Amaç -
Aşağıdaki disiplin cezası haberinden "Somut olayda hükümlü" ile "engellenmesine karar verilmiştir." arasındaki kısmı, bu ifadeler de dahil olmak üzere, birebir döndürün.

Sayfa Alıntısı -
Cezaevinde verilen disiplin cezasının infaz hakimliği tarafından kaldırılması

Cezaevlerine hükümlü ve tutuklulara karşı yürütülen disiplin soruşturmalarını ilgilendiren emsal nitelikteki AYM kararı haberimizde.

Cezaevinde verilen disiplin cezasının infaz hakimliği tarafından kaldırılması
Editör: adalet.tv
25 Ağustos 2022 - 13:28 - Güncelleme: 25 Ağustos 2022 - 13:35
Bilindiği üzere ceza infaz kurumları tarafından verilen disiplin ve diğer işlemler hakkındaki kararlar tebliğ tarihinden itibaren 15 gün içerisinde ilgili infaz hakimliğine itiraz, infaz hakimliği kararlarına ise tebliğ tarihinden itibaren 7 gün içerisinde ağır ceza mahkemesine itiraz edebilmektedirler. hükümlü ve tutuklular tarafından yapılan bu itirazlar kimi zaman infaz hakimliği, kimi zaman ağır ceza mahkemesi tarafından kabul edilmektedir. İnfaz hakimliği tarafından verilen karara karşı Cumhuriyet savcısı tarafından ağır ceza mahkemesine itiraz edebilmektedir. Kararın değişmemesi durumunda Cumhuriyet Savcısı kanun yararına bozma yoluna gidebilmektedir.

Somut olayda hükümlü hakkında verilen disiplin cezasının infaz hakimliği tarafından kaldırılması buna Cumhuriyet Savcısı tarafından yapılan itiraz sonucu Ağır Ceza Mahkemesi'nin Cumhuriyet Savcısı'nın itirazını kabul etmesi ve infaz hakimliği kararının kaldırılması kararında Savcının itirazının ilgililere bildirilmesi ve kararda yeterli gerekçe gösterilmemesi adil yargılanma hakkının engellenmesine karar verilmiştir.

SOMUT OLAY ÖRNEĞİ (AYM KARARI)

Sağlanan Liste -
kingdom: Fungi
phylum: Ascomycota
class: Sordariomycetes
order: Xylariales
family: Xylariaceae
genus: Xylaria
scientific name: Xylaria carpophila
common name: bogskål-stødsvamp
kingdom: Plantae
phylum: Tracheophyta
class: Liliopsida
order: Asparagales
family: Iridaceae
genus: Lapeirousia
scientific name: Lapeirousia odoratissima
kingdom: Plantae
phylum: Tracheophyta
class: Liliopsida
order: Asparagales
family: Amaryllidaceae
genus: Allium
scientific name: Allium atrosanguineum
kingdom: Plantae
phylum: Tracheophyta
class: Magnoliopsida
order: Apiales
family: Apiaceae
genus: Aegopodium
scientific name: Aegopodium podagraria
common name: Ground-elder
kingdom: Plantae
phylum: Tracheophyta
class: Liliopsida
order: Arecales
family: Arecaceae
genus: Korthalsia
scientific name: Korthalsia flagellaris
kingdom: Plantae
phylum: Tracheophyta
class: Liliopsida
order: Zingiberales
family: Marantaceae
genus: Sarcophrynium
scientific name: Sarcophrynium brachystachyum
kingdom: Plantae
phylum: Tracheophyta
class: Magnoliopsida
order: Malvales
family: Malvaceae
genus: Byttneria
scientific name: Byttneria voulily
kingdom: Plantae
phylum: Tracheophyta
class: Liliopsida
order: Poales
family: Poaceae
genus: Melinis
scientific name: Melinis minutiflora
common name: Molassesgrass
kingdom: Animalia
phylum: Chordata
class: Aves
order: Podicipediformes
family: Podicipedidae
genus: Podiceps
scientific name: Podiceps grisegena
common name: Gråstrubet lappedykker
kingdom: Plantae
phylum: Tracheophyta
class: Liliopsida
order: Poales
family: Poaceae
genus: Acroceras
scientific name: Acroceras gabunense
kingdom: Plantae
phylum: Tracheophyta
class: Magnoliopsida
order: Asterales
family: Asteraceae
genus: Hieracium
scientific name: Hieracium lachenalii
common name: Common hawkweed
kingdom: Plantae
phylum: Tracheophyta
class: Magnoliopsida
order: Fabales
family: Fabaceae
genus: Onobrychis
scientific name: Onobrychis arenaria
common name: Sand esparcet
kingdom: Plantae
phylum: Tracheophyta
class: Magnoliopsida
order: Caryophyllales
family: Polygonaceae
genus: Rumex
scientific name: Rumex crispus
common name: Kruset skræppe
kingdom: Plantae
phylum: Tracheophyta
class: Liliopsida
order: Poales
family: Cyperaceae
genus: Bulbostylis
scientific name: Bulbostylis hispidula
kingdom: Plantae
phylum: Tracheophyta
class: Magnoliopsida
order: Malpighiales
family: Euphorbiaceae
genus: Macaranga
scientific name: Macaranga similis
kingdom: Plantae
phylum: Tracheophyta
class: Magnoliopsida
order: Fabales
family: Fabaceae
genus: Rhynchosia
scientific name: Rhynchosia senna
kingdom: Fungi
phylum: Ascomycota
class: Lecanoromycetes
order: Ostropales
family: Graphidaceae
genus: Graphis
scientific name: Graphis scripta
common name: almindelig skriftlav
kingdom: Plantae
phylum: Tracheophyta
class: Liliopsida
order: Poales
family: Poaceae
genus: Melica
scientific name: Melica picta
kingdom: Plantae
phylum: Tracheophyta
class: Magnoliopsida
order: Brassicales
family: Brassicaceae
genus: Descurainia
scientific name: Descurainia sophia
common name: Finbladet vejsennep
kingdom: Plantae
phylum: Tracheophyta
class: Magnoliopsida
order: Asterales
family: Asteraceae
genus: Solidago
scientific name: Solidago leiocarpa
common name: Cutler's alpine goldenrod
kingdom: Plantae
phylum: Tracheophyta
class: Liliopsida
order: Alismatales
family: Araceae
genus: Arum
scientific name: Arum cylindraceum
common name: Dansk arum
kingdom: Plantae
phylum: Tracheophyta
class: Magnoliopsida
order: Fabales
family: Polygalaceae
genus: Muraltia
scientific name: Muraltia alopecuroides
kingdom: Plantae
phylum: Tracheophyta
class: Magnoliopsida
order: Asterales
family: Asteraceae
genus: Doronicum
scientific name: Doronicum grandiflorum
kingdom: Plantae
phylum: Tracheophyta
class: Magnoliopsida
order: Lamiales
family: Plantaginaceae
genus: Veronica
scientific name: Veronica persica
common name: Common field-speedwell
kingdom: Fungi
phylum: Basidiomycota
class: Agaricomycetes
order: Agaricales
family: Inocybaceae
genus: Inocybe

Görev Yanıtı -
Somut olayda hükümlü hakkında verilen disiplin cezasının infaz hakimliği tarafından kaldırılması buna Cumhuriyet Savcısı tarafından yapılan itiraz sonucu Ağır Ceza Mahkemesi'nin Cumhuriyet Savcısı'nın itirazını kabul etmesi ve infaz hakimliği kararının kaldırılması kararında Savcının itirazının ilgililere bildirilmesi ve kararda yeterli gerekçe gösterilmemesi adil yargılanma hakkının engellenmesine karar verilmiştir.